Veins in a leaf
About 600 million years ago, the first plant cells evolved to be different from animal cells, and from earlier prokaryote cells, because they had a stiff cell wall made of molecules of carbon and oxygen, with some other elements like hydrogen, nitrogen, and calcium as well.
In plants, the part that corresponds to our bones and the part that corresponds to our blood vessels are the same thing: the vascular system. The earliest plants, and most plants still living on the Earth today, don’t have any sort of vascular system, because they only have one cell and they don’t need any support or food supply.
Even some plants with many cells, like seaweed, don’t need support because they float in the ocean. But some seaweed does have a way to transport water from one cell to another.

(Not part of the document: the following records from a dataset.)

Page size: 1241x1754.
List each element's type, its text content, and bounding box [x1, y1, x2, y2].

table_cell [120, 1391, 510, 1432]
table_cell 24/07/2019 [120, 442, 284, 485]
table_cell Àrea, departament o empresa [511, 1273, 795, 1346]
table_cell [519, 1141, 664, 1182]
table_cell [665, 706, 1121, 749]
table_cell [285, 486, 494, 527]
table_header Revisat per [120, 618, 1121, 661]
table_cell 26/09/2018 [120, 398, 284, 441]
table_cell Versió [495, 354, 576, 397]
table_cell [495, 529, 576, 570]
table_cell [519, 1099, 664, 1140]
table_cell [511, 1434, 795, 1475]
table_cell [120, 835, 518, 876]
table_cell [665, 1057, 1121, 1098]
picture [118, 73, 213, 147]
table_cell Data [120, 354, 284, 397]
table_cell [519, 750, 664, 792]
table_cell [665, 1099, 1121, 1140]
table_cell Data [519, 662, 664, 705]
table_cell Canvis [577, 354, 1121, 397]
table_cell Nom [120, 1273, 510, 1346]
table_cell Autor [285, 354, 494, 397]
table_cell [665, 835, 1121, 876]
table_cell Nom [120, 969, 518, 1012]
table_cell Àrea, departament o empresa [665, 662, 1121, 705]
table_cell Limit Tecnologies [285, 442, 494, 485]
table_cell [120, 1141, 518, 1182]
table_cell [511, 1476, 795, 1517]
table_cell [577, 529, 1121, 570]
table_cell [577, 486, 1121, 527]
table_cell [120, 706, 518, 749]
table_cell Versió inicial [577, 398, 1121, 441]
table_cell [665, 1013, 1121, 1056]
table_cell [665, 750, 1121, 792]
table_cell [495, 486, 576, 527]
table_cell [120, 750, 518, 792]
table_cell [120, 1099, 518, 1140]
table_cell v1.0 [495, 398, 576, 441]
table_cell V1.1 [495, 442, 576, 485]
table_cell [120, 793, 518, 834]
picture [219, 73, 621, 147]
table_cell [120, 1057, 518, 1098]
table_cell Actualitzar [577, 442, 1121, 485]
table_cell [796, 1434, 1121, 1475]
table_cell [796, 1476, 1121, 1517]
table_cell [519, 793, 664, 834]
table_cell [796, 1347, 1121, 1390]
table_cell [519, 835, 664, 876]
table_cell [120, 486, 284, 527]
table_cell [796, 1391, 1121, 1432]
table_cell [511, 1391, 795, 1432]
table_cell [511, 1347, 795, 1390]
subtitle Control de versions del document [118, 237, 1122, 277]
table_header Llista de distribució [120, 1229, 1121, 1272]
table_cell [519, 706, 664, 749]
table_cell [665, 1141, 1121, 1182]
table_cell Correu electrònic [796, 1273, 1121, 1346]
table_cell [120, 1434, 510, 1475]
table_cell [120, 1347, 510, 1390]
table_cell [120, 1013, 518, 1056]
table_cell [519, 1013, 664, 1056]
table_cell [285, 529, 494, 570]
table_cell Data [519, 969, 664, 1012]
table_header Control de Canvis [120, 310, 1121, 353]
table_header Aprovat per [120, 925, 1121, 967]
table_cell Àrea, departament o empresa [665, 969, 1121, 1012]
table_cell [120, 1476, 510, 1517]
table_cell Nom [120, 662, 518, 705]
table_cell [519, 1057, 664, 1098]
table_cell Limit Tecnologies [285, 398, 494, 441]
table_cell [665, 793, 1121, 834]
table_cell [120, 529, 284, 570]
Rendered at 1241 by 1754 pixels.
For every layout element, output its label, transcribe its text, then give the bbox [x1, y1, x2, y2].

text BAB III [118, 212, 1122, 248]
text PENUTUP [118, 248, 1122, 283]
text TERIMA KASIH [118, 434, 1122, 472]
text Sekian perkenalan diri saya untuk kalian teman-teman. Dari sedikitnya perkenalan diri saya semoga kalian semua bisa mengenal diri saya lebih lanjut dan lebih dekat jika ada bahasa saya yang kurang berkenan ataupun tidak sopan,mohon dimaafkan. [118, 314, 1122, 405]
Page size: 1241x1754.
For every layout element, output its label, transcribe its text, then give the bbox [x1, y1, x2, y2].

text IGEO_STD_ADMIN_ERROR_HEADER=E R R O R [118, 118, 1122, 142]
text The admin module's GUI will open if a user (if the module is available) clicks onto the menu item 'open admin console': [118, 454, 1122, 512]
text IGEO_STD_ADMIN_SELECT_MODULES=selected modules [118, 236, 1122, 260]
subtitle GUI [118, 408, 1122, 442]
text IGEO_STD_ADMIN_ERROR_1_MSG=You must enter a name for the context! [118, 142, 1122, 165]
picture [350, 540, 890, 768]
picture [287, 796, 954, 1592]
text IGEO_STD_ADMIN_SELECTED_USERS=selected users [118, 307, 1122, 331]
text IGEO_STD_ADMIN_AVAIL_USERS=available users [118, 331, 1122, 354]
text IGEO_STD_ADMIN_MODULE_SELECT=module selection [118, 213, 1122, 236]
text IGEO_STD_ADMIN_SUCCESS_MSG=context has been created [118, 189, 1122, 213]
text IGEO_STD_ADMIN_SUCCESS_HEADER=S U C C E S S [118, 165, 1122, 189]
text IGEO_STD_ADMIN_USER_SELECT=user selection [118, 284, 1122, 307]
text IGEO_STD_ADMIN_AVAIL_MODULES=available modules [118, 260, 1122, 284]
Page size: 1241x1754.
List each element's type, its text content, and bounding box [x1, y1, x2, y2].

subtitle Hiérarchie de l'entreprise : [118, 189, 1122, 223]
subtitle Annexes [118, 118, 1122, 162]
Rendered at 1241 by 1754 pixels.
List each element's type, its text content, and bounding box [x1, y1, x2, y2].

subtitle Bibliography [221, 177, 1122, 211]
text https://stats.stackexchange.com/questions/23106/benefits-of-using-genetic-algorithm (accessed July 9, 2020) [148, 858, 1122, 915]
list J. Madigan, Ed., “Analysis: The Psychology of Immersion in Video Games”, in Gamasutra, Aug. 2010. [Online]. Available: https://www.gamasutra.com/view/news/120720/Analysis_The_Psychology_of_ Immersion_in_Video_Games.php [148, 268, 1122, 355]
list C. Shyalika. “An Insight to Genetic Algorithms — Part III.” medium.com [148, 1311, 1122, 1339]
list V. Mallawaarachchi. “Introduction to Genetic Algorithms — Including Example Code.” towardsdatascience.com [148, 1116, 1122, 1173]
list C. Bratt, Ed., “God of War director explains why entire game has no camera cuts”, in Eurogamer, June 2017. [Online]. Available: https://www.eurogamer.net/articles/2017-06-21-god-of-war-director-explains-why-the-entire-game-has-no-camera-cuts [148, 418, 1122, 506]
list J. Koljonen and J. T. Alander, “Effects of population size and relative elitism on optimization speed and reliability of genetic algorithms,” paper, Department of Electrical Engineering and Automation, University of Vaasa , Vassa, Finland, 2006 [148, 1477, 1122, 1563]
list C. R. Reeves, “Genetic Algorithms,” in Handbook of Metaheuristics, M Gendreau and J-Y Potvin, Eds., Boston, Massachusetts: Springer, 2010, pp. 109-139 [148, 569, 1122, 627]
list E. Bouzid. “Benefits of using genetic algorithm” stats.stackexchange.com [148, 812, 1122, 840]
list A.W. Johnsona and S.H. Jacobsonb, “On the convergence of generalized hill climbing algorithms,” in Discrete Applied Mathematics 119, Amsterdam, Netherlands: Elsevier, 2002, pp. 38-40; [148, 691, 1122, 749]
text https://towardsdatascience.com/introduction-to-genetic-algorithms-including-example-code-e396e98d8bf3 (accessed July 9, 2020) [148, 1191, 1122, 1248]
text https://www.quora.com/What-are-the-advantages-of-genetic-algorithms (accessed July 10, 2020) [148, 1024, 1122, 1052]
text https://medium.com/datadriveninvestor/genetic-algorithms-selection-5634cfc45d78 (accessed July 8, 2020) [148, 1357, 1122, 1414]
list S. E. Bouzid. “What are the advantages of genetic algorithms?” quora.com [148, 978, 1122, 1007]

The earliest land plants, like moss, also didn’t have any support structure, though they do have some ways to transport water inside the plant.
But as plants moved away from the waterside about 300 million years ago and shifted most of their life cycle to the diploid stage, they needed to be able to suck water and food up from the ground and move them all through their stems and leaves, just as animals needed to move water and food through their blood vessels. They developed a branching system of tubes like our blood vessels: the vascular system.
Instead of a heart muscle that pushes the blood through our bodies, plants use transpiration, which is like our sweating. As water evaporates out of the pores in the leaves, the surface tension of the water pulls more water up from the roots of the plant. The plant hardly has to use any energy at all to keep its food and water moving.